Problem details :: All of the data below should come back exactly as written, minus its images.
== Data shown ==
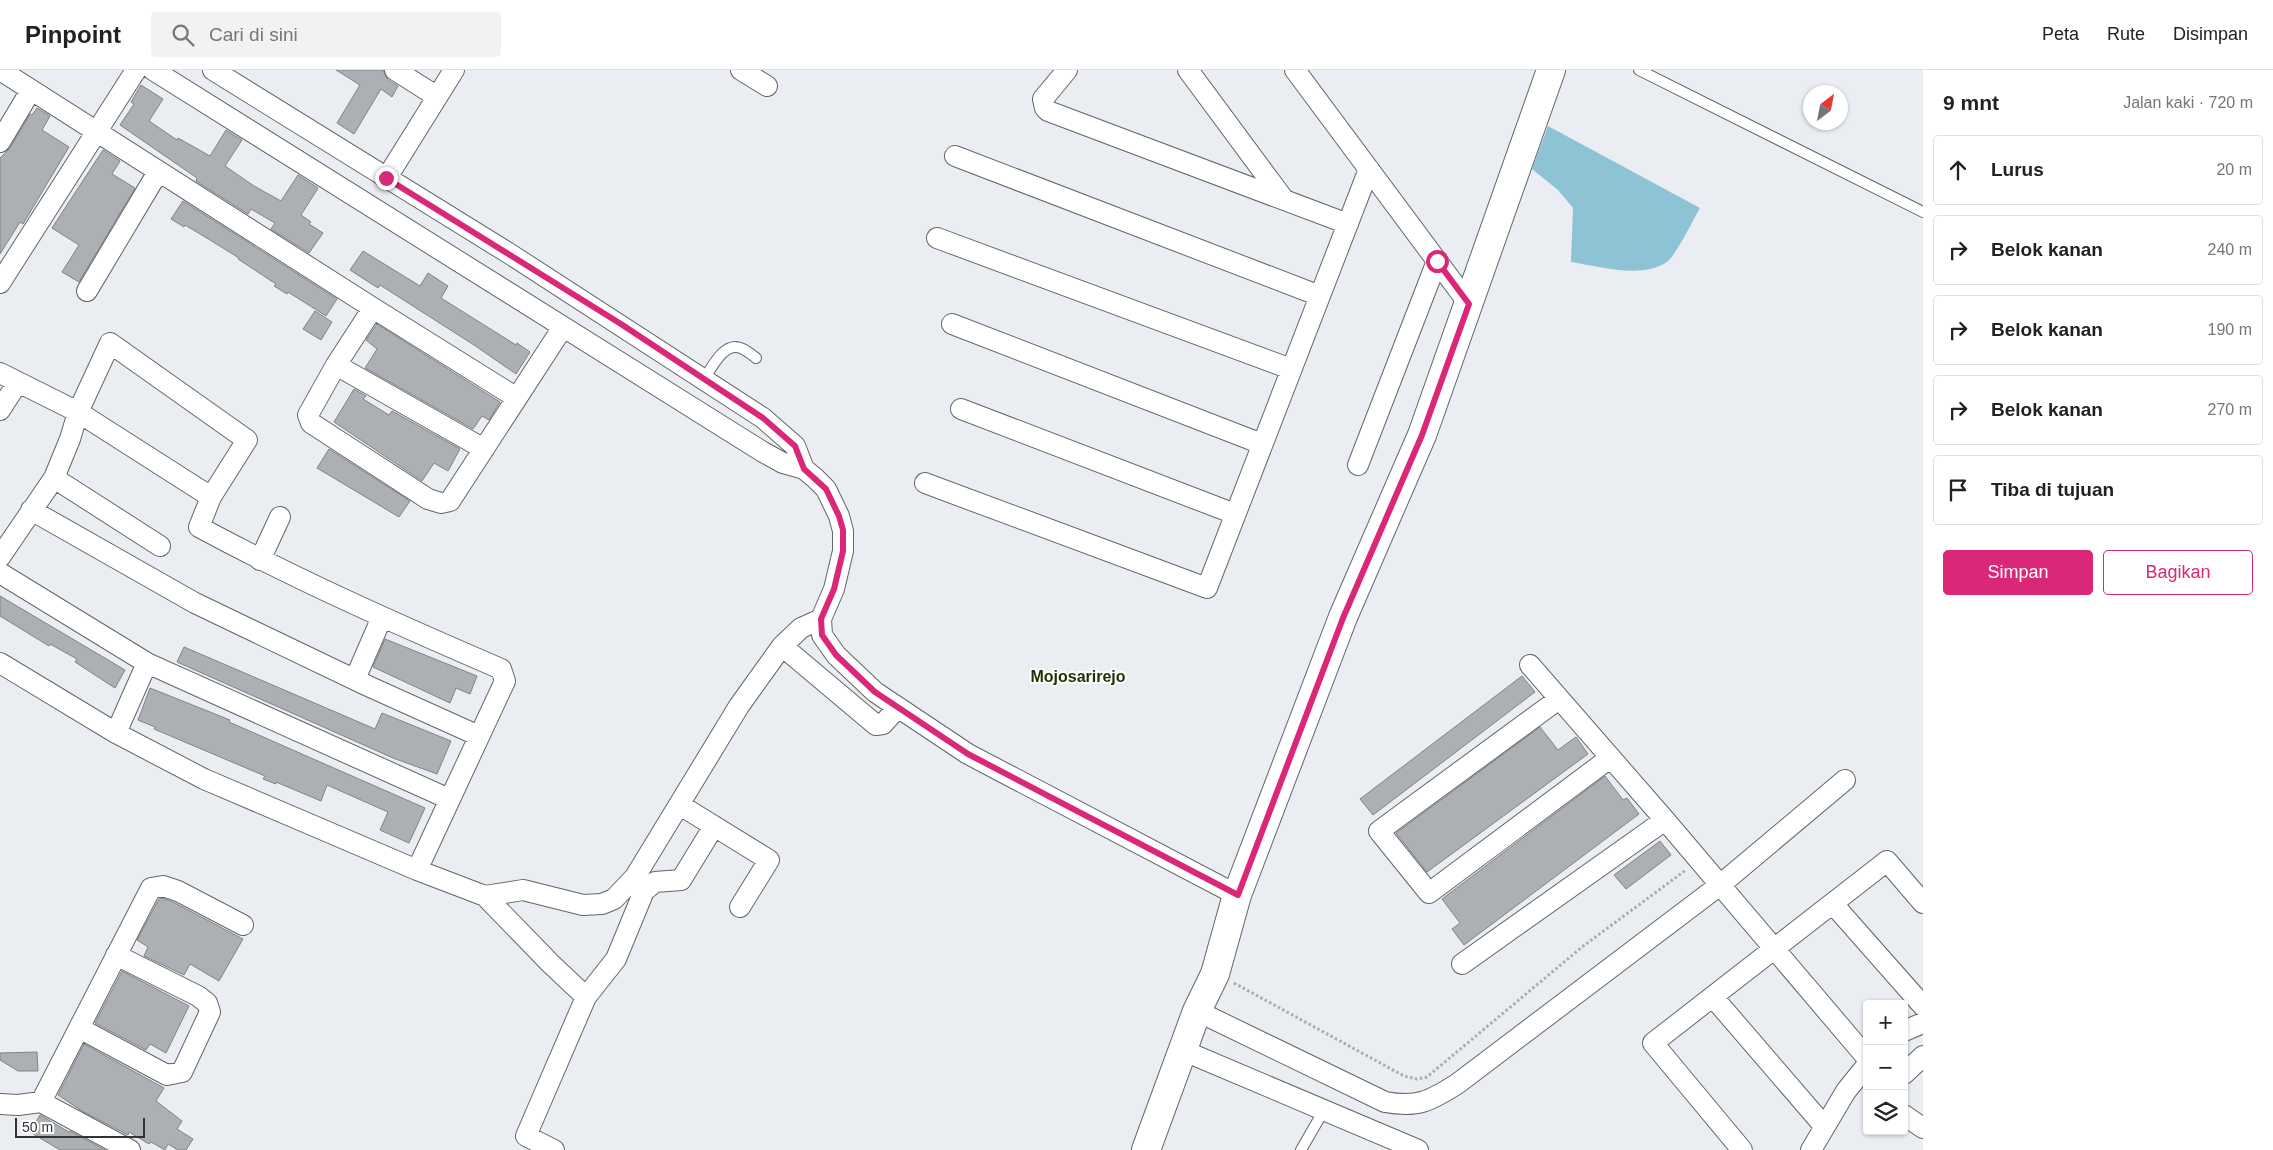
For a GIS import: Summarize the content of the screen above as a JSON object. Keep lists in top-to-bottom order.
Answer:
{
  "districts": ["Mojosarirejo"],
  "scale_bar": "50 m",
  "north": "top right",
  "page": {
    "header": "Pinpoint",
    "search": "Cari di sini",
    "nav": ["Peta", "Rute", "Disimpan"],
    "heading": ["9 mnt", "Jalan kaki · 720 m"],
    "list": [
      ["Lurus", "20 m"],
      ["Belok kanan", "240 m"],
      ["Belok kanan", "190 m"],
      ["Belok kanan", "270 m"],
      "Tiba di tujuan"
    ],
    "buttons": ["Simpan", "Bagikan"],
    "map_buttons": ["+", "−"],
    "scale": "50 m"
  }
}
===
Output of the exercise ::
For a GIS import: Summarize the content of the screen above as a JSON object. Keep lists in top-to-bottom order.
Answer:
{
  "districts": ["Mojosarirejo"],
  "scale_bar": "50 m",
  "north": "top right",
  "page": {
    "header": "Pinpoint",
    "search": "Cari di sini",
    "nav": ["Peta", "Rute", "Disimpan"],
    "heading": ["9 mnt", "Jalan kaki · 720 m"],
    "list": [
      ["Lurus", "20 m"],
      ["Belok kanan", "240 m"],
      ["Belok kanan", "190 m"],
      ["Belok kanan", "270 m"],
      "Tiba di tujuan"
    ],
    "buttons": ["Simpan", "Bagikan"],
    "map_buttons": ["+", "−"],
    "scale": "50 m"
  }
}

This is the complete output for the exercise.